HVV unterstützt politischen Vorstoß. Bundesverband beklagt neue Facebook-Masche

Hamburg/Berlin. Schwarzfahrer in Bussen und Bahnen sollen künftig deutlich höhere Strafen zahlen. Statt bislang 40 müssten es 60 Euro sein, für Wiederholungstäter sogar 120 Euro, verlangte gestern der Verband Deutscher Verkehrsunternehmen (VDV), dem auch der Hamburger Verkehrs-Verbund (HVV) angehört.

"Wir unterstützen den Vorstoß", sagte Matthias Wiarda, Leiter Tarif und Verbände beim HVV, dem Abendblatt. "Die höhere Strafe würde helfen, die Schwarzfahrerquote zu senken, einfach weil die Abschreckung höher ist." In Gesprächen mit Ländern und Bund soll jetzt versucht werden, über den Bundesrat eine Gesetzesänderung durchzusetzen. "Die Politik muss wach werden", sagte der Hauptgeschäftsführer des Bundesverbands, Oliver Wolff.

Allein dem HVV entgehen durch Schwarzfahrer pro Jahr Einnahmen von schätzungsweise 20 Millionen Euro.
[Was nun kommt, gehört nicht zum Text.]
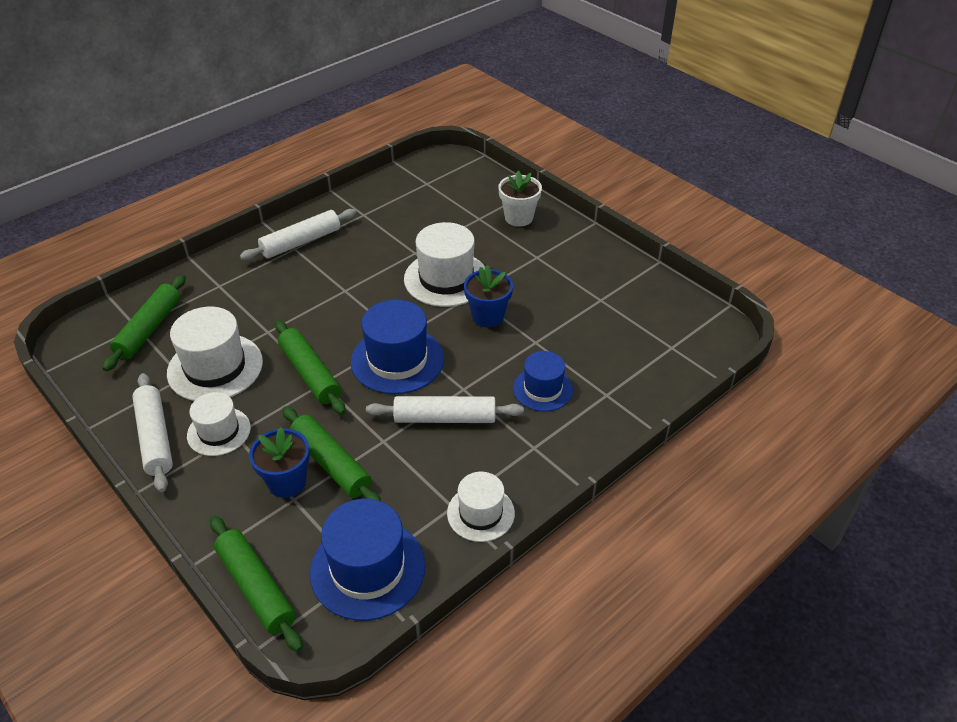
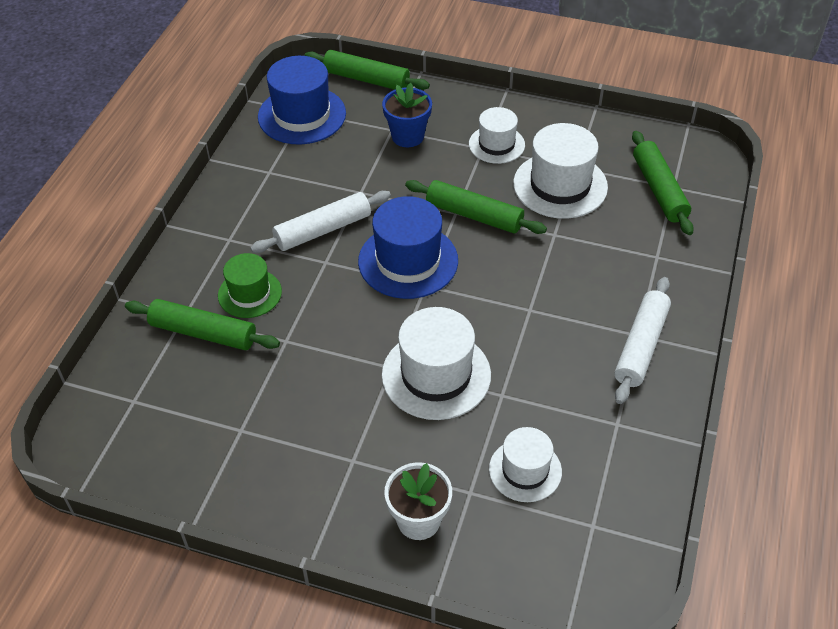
camera: 150 degrees right, 5 degrees up
white rolling pin [132,373,173,492] -> none
green rolling pin [282,406,381,501] -> green rolling pin moved to [125,299,280,350]
white hat [447,472,515,542] -> white hat moved to [489,427,562,502]
blue flower pot [464,265,513,328] -> none
blue hat [513,351,573,411] -> green hat [218,253,282,318]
Geschätzt 3,5 Prozent der Passagiere fahren ohne Ticket. Bundesweit geht man von Verlusten bis zu 250 Millionen Euro aus. Dazu kommen Ausgaben von 100 Millionen Euro für Kontrolleure. "Die Zeche dafür zahlen am Ende die ehrlichen Kunden durch höhere Fahrpreise", sagte Wolff. Inzwischen verständigten sich notorische "Beförderungserschleicher" sogar über Internet-Netzwerke wie Facebook, in welchen Zügen oder Bussen die Kontrolleure gerade im Einsatz sind. Das sei "bandenmäßiges Schwarzfahren" und strafbar, sagte Wolff.

Seit einem Jahr versucht der HVV unter anderem mit dem Konzept "Einstieg vorn" das Schwarzfahren zu verhindern. Dabei müssen zunächst versuchsweise in den Bezirken Harburg und Bergedorf die Busfahrgäste vorn einsteigen und ihre Fahrkarte vorzeigen. Tatsächlich gelang es, den Schwarzfahreranteil in Bergedorf von 4,8 auf 1,9 Prozent und in Harburg von 6,6 auf 1,7 Prozent zu senken. Dies bedeutete zwei Millionen Euro mehr an Einnahmen. Aufgrund dieser Erfolge soll das Konzept von April 2012 an in ganz Hamburg gelten. Zusätzlich schickt der HVV 50 Prozent mehr Kontrolleure in Busse und Bahnen. Angepeilt wird so ein Plus von bis zu sechs Millionen Euro in der Kasse.

Hamburgs Politiker reagierten skeptisch auf den Vorstoß der Verkehrsverbände. "Ich bezweifle, dass höhere Strafen wirkungsvoller sind", sagte SPD-Verkehrspolitikerin Martina Koeppen. Sie wolle zunächst abwarten, ob sich der "Einstieg vorn" hamburgweit bewährt, bevor sie über höhere Strafen nachdenke: "40 Euro sind auch abschreckend."

Der CDU-Experte Klaus-Peter Hesse sieht es ähnlich: "Die Motivation muss sein, den Anteil der Schwarzfahrer zu senken, statt sie stärker zu kriminalisieren." Statt für höhere Strafen plädiert er für eine höhere Kontrolldichte, zum Beispiel durch das neue System "Einstieg vorn" sowie ein transparenteres Tarifsystem.

Die Linkspartei ist kategorisch gegen höhere Strafen. "Keiner fährt schwarz, weil es ihm Spaß macht", sagte Heike Sudmann. "Es ist die finanzielle Not, die den Großteil der Schwarzfahrer dazu treibt." Sie verwies darauf, dass 2009 aufgrund des Delikts "Beförderungserschleichung" sogar 623 Personen Gefängnisstrafen verbüßten - wobei ein Tag Haft die Steuerzahler gut 140 Euro kostet.